Guerriglia Londra, un anno dopo

La Gran Bretagna che festeggia i Giochi ha quasi dimenticato la guerriglia che sconvolse Londra un anno fa, causando 5 morti, 4.000 arresti e centinaia di negozi distrutti.

Parlano gli esperti

04/08/2012

«Il livello di attenzione che viene dato alla sicurezza, in questo momento, a causa dei Giochi Olimpici, rende meno probabile che i disordini si ripetano, ma è molto difficile dire che cosa succederà in futuro». A parlare sono il professor Tim Newburn, responsabile della facoltà di politica sociale della London School of Economics e il giornalista del Guardian Paul Lewis che hanno guidato il progetto Reading the riots. «La maggior parte dei rivoltosi e dei poliziotti intervistati ha detto di pensare che ci sarà una nuova guerriglia. Non vogliono indicare un momento preciso, come l’anniversario che ricorrerà agli inizi di agosto, ma denunciare che le condizioni economiche, sociale e culturali, che hanno promosso i saccheggi e gli incendi, non sono cambiate in modo significativo e, di conseguenza, una ripetizione dei disordini è probabile».

Il quotidiano Guardian e la London School of Economics hanno intervistato 600 persone coinvolte nei disordini, 270 delle quali erano criminali, 13 finiti in prigione, e 130 poliziotti, e mettendo a punto una mappa di ogni incidente denunciato e della località dove era avvenuto che è disponibile sul sito http://www.guardian.co.uk/uk/series/reading-the-riots .
Sono state analizzate 1,3 milioni di parole di racconto dal vivo, insieme a 2,5 milioni di tweets.

Lo studio è durato dieci mesi ed è cominciato lo scorso settembre. In una prima fase, terminata a dicembre, una trentina di ricercatori selezionati per i contatti che avevano nelle comunità coinvolte dai disordini, e preparati, appositamente allo scopo, con fondi della Joseph Rowntree Foundation, ha trascorso almeno tre quarti d’ora a parlare con i teppisti nelle loro case, in centri sociali, caffè e catene di fast food a Londra, Liverpool, Birmingham, Nottingham, Salford e Manchester. Per i 13 intervistati, che si trovavano in prigione, hanno ottenuto un permesso speciale dal Ministero di giustizia.
I colloqui sono stati poi interpretati da un team di ricercatori della London School of Economics.

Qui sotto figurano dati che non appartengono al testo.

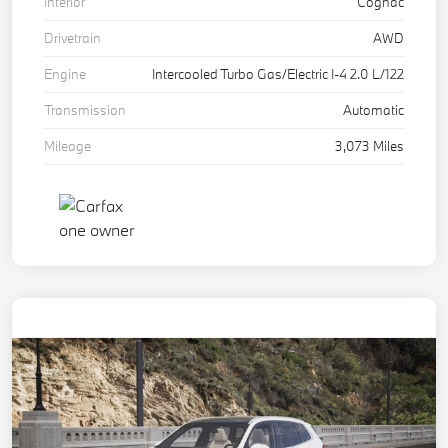
Interior
Cognac
Drivetrain
AWD
Engine
Intercooled Turbo Gas/Electric I-4 2.0 L/122
Transmission
Automatic
Mileage
3,073 Miles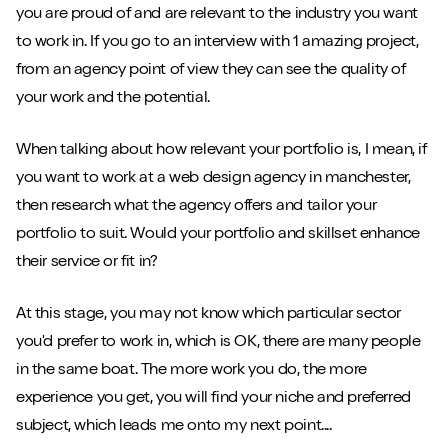
you are proud of and are relevant to the industry you want
to work in. If you go to an interview with 1 amazing project,
from an agency point of view they can see the quality of
your work and the potential.
When talking about how relevant your portfolio is, I mean, if
you want to work at a web design agency in manchester,
then research what the agency offers and tailor your
portfolio to suit. Would your portfolio and skillset enhance
their service or fit in?
At this stage, you may not know which particular sector
you'd prefer to work in, which is OK, there are many people
in the same boat. The more work you do, the more
experience you get, you will find your niche and preferred
subject, which leads me onto my next point....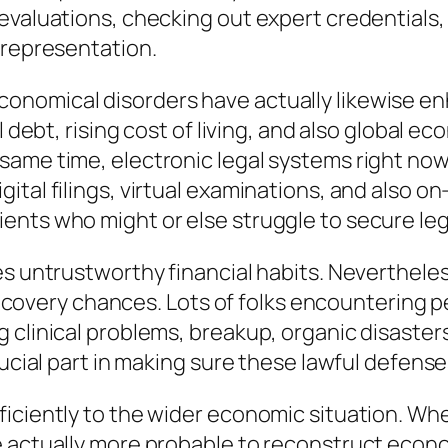
 evaluations, checking out expert credential
 representation.
onomical disorders have actually likewise e
l debt, rising cost of living, and also global e
ame time, electronic legal systems right now 
ital filings, virtual examinations, and also 
nts who might or else struggle to secure leg
s untrustworthy financial habits. Nevertheless
l recovery chances. Lots of folks encountering 
clinical problems, breakup, organic disasters
ucial part in making sure these lawful defenses
iciently to the wider economic situation. Whe
 actually more probable to reconstruct econom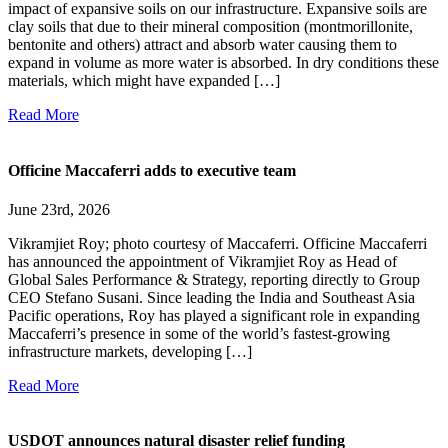
impact of expansive soils on our infrastructure. Expansive soils are
clay soils that due to their mineral composition (montmorillonite,
bentonite and others) attract and absorb water causing them to
expand in volume as more water is absorbed. In dry conditions these
materials, which might have expanded […]
Read More
Officine Maccaferri adds to executive team
June 23rd, 2026
Vikramjiet Roy; photo courtesy of Maccaferri. Officine Maccaferri
has announced the appointment of Vikramjiet Roy as Head of
Global Sales Performance & Strategy, reporting directly to Group
CEO Stefano Susani. Since leading the India and Southeast Asia
Pacific operations, Roy has played a significant role in expanding
Maccaferri’s presence in some of the world’s fastest-growing
infrastructure markets, developing […]
Read More
USDOT announces natural disaster relief funding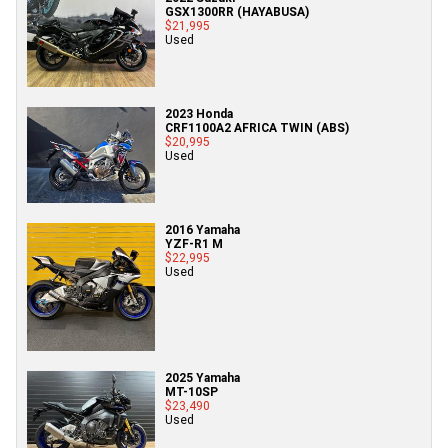
GSX1300RR (HAYABUSA)
$21,995
Used
2023 Honda
CRF1100A2 AFRICA TWIN (ABS)
$20,995
Used
2016 Yamaha
YZF-R1 M
$22,995
Used
2025 Yamaha
MT-10SP
$23,490
Used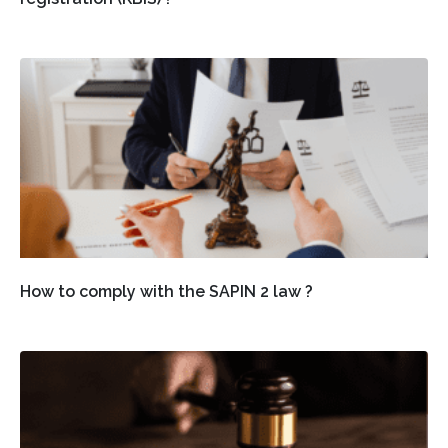
How to comply with the SAPIN 2 law ?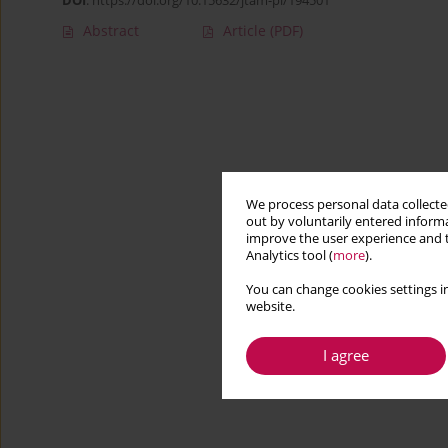
DOI
:
https://doi.org/10.15632/jtam-pl/194501
Abstract
Article
(PDF)
We process personal data collected
out by voluntarily entered informa
improve the user experience and t
Analytics tool (
more
).
You can change cookies settings in
website.
I agree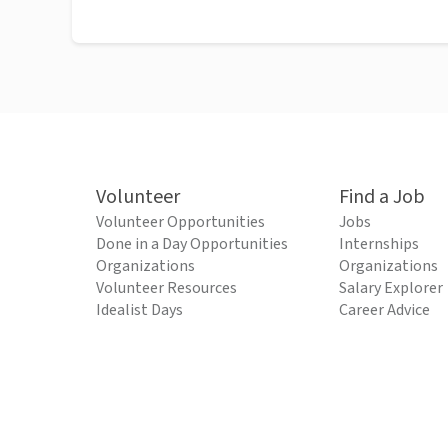
Volunteer
Find a Job
Volunteer Opportunities
Jobs
Done in a Day Opportunities
Internships
Organizations
Organizations
Volunteer Resources
Salary Explorer
Idealist Days
Career Advice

All’inizio di luglio sono stati pubblicati i risultati della seconda fase, sponsorizzata dalla Open Society Foundations, avviata da George Soros per aiutare società libere e tolleranti, con oltre 300 interviste, 130 con poliziotti sulle strade di Londra, Birmingham, Manchester, Salford e Liverpool.

Ascoltate anche 40 vittime, alcune delle quali hanno perso i loro negozi o visto le loro case bruciate, e 25 cosiddetti vigilantes che, quando sembrava che la polizia stesse perdendo il controllo, sono scesi in strada per proteggere il loro vicinato.
Hanno parlato 50 avvocati che hanno difeso i rivoltosi e 25 pubblici ministeri, compreso il Procuratore Generale Keir Starmer.

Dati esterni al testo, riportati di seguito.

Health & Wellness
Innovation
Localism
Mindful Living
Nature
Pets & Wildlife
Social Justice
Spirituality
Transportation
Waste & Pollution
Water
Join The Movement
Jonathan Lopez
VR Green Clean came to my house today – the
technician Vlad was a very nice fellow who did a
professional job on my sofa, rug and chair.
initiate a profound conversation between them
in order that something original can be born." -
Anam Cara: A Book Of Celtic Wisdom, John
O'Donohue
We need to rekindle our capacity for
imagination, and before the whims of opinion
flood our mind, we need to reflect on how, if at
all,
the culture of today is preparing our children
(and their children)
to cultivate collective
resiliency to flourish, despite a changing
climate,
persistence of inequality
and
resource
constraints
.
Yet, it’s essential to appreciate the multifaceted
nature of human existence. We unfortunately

Molti dei punti di vista più interessanti sono arrivati da interviste con persone comuni che hanno fornito un resoconto personale dell’episodio più intenso di disordini civili della storia inglese moderna.

Negli ultimi mesi Reading the riots è tornato nelle comunità colpite, per sette dibattiti organizzati nei municipi, ai quali hanno partecipato, nei distretti londinesi di Tottenham, Peckham, Croydon, Birmingham, Liverpool, Manchester e Salford, oltre 600 persone.

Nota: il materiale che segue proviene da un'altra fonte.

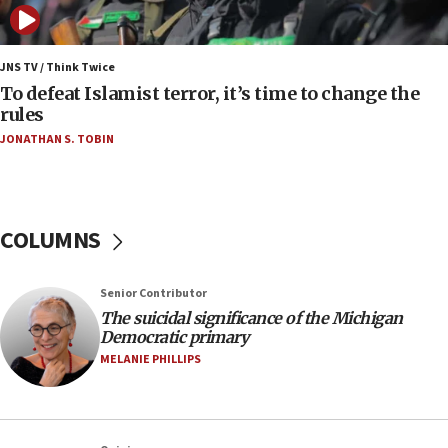
anti-Israel demonstrations
06:09
IDF rules out security breach at Kibbutz Zikim
JNS TV / Think Twice
near Gaza border
To defeat Islamist terror, it’s time to change the
rules
06:03
JONATHAN S. TOBIN
CENTCOM: 53 commercial vessels redirected
under Iran blockade
05:59
Toronto police arrest 2 more over antisemitic
COLUMNS
protest
05:36
Senior Contributor
Israel opposes Gaza peace plan ‘in its current
form,’ minister says
The suicidal significance of the Michigan
Democratic primary
05:18
MELANIE PHILLIPS
Vance: US looking to ‘maximize’ oil flowing out of
Strait of Hormuz
05:01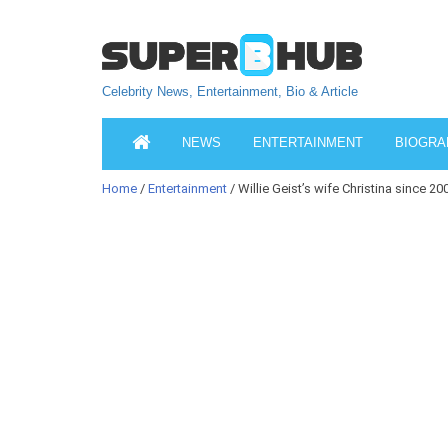
Celebrity News, Entertainment, Bio & Article
NEWS
ENTERTAINMENT
BIOGRA
Home
/
Entertainment
/ Willie Geist’s wife Christina since 20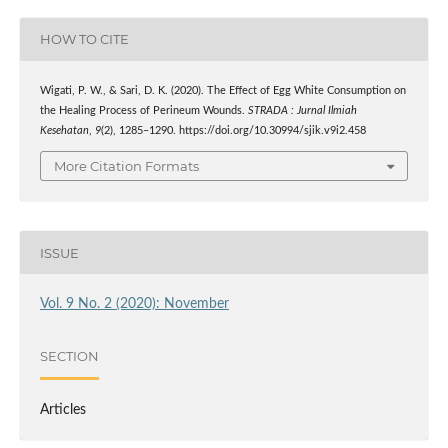
HOW TO CITE
Wigati, P. W., & Sari, D. K. (2020). The Effect of Egg White Consumption on
the Healing Process of Perineum Wounds.
STRADA : Jurnal Ilmiah
Kesehatan
,
9
(2), 1285–1290. https://doi.org/10.30994/sjik.v9i2.458
More Citation Formats
ISSUE
Vol. 9 No. 2 (2020): November
SECTION
Articles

La ricerca si ispira a uno studio analogo condotto sui disordini di Detroit nel 1967 condotto dal giornale Detroit Free Press e dall’Istituto di ricerca sociale dell’Universita del Michigan.



Clapham Junction: negozi e appartamenti danneggiati dal fuoco durante la sommossa il 10 agosto 2011 e come appaiono oggi (Peter Macdiarmid/Getty Images).